El problema de la violencia policial no es ni nunca fue de simple resolución. ¿Por qué entonces recurrir a empantanarlo, con explicaciones y retóricas fáciles que, lejos de atacarlo, lo simplifican? ¿Cuándo vamos a salir de las respuestas siempre disponibles con que una y otra vez se insiste en enfrentarlo? Porque la violencia policial no se resuelve cerrando el foco sobre ámbitos aislados de responsabilidad -que la formación, que la dictadura-, ni tampoco cegándose a las tramas intra-institucionales que la sostienen.
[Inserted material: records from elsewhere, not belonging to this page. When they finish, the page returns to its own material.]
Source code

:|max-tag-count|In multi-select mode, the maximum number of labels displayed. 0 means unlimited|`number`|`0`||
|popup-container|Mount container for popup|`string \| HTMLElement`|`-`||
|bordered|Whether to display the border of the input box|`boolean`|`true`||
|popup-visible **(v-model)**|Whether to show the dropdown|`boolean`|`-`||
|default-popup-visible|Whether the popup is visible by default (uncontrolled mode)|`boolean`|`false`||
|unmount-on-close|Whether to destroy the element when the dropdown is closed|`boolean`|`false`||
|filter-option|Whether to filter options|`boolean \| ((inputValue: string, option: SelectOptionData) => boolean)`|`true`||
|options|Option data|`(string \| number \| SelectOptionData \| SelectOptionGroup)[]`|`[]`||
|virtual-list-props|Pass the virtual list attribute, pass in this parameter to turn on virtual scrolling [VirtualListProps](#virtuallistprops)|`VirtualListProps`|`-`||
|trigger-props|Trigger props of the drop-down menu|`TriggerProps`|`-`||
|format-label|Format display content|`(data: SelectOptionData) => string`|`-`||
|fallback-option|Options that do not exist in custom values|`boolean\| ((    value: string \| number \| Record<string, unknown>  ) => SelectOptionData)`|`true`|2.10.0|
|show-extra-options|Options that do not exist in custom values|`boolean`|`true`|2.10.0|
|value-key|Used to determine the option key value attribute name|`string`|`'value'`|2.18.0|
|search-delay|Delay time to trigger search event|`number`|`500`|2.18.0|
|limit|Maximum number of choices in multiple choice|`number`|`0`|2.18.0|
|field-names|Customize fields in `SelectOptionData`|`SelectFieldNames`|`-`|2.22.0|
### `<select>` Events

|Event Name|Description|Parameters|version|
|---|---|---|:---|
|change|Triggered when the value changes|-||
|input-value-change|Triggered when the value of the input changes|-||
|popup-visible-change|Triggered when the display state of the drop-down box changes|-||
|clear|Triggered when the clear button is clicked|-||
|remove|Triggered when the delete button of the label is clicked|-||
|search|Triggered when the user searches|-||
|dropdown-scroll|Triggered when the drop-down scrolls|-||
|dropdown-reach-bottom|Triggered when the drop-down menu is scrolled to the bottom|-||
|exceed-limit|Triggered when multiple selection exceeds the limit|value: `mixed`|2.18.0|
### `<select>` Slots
Mucho menos se resuelve con latiguillos de alta visibilidad pero nula capacidad real y transformadora. Pero, sobre todo, no se resuelve con gestos políticos limitados, que no ejerzan cambios globales y sustantivos.

El tiempo dirá qué pasó con Facundo Astudillo Castro. Si la policía provincial resultara implicada, condenar a los culpables y que eso resulte ejemplificador será necesario pero insuficiente. Esta reflexión nace del dolor y el espanto por esa muerte, pero también de la necesidad de romper el aturdimiento en que nos sumergió con una voz que no se convierta en un slogan más. Escribimos desde el convencimiento de que la conmoción no puede dejarnos paralizados, sino que debe volverse una ocasión para saltar la bronca. Para eludir clichés. Para oponer -a los contextos socio-políticos vertiginosos y de reacciones espasmódicas- miradas menos convulsivas y de largo alcance. En este punto, sería importante que las investigaciones y reflexiones científicas en el tema contribuyésemos a disputar, antes que a alentar, la construcción y consolidación de explicaciones que, tal como aparecen en la agenda pública, oscurecen justamente aquello que pretenden abordar.

* Antropólogo. Becario Postdoctoral Conicet-UNLP/UNQ.